The Curious Lives of Radio Galaxies – Part Two
This is the second half of a description of radio galaxies from Anna Kapinska, Radio Galaxy Zoo science team member.
Last time we discussed the early and mid stages of radio galaxy life that take up the majority of the radio galaxy lifetime. Today we will go much further following paths of aging radio galaxies.
‘Only few of us get here’
As we discussed last time, radio galaxies are typically between tens and hundreds of kilo- parsecs in size (30 thousands – 3 million light-years). However, some of our buddies will grow to enormous sizes. Once a radio galaxy reaches one Mega-parsec in size (3.3 million light-years across) it’s called a giant – that is, a giant radio galaxy. Not every radio galaxy will reach such enormous sizes; only the most powerful ones whose environments are not extremely dense do. We don’t see too many giant radio galaxies. There are two main problems. One is that they are of low radio luminosity, and so our telescopes are not always sensitive enough to detect more than a subset of radio galaxies reaching this stage of their lives. The other problem is that giants are often composed of numerous bright knots spread over a large area and it’s difficult for us to tell which of these knots are associated with the giant and which are from unrelated sources.

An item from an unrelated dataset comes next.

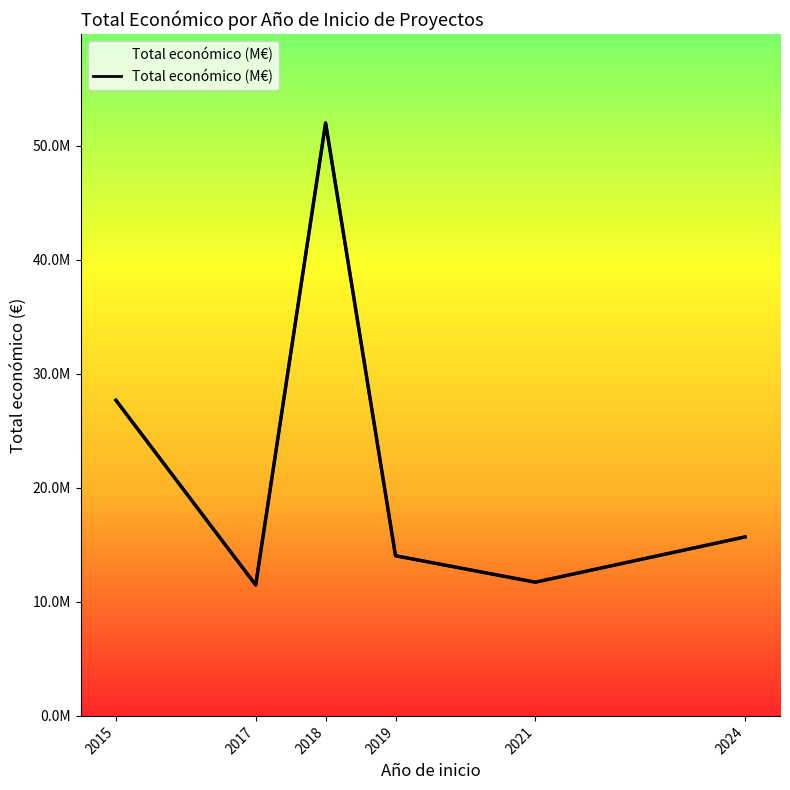

Which category has the highest value across all series?

2018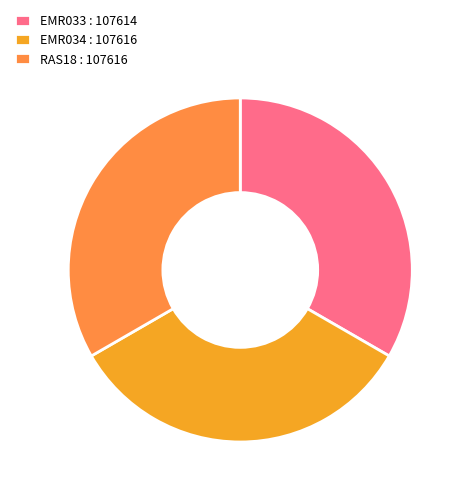

Does EMR034 represent more than half of the total?

No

Giant radio galaxies are usually hundred of thousands, or more, years old and they are very large and extended. They can tell us a lot about what is going on within the space in between galaxies in groups and clusters, and that’s why radio astronomers cherish these giants! The largest giant radio galaxy known is 4.5 Mega-parsecs across (named J1420-0545), which is almost 15 million light-years! In radio images these radio galaxies extended over 20 or 30 arc-minutes, which means you will normally see only one of their lobes at a time in any of the Radio Galaxy Zoo images we classify. This is also the reason why we would tag these Radio Galaxy Zoo images as #overedge or #giants.

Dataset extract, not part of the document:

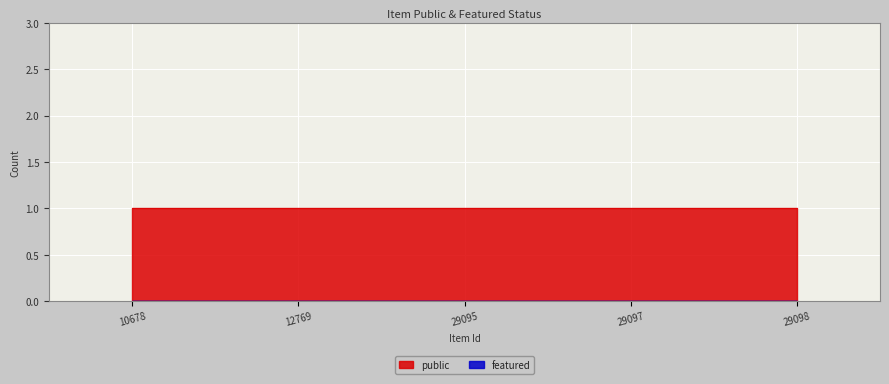

At which label does featured reach its minimum?

10678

But radio galaxies will not grow to infinity, they will eventually die. What happens then is that the radio galaxy starts fading away. Physically, at this point, the supermassive black hole stops providing jets with fresh particles, which means the jets and lobes or radio galaxy are not fed with new material. The electrons in the radio galaxy lobes have a finite amount of energy they can release as light, and so the lobes simply fade away until they are no longer visible with our telescopes. Dying radio galaxies become progressively less powerful, and less pronounced: no bright jet knots nor hotspots are present within the lobes anymore (see Figure 6). Eventually we can’t see these radio galaxies any more with our telescopes. You would typically mark these radio sources as #relics or #extended in Radio Galaxy Zoo images. It takes only ten thousand years for the brightest features of radio galaxy lobes to disappear, which is barely 0.01% of the total lifespan of radio galaxy. Again, just as the birth, it’s a blink of an eye!
So is that the end?
Well… not really! Astronomers have seen evidence that radio galaxies re-start. What does that mean? That means radio galaxies sort of resurrect. After switching off, the supermassive black hole is radio silent for a while, but it can become active again; that is the whole cycle of radio galaxy life can start all over again. A single host galaxy can have multiple radio galaxy events. We still don’t know the ratio of how long the galaxy is in quiet, silent stage, to how long is in its active, violent radio galaxy forming stage. We also do not know if all galaxies go through the active, radio galaxy forming stage, or whether it’s just some of them. And we don’t know what exactly is the process that makes the galaxies switch on and off. But details on that… that’s yet another story!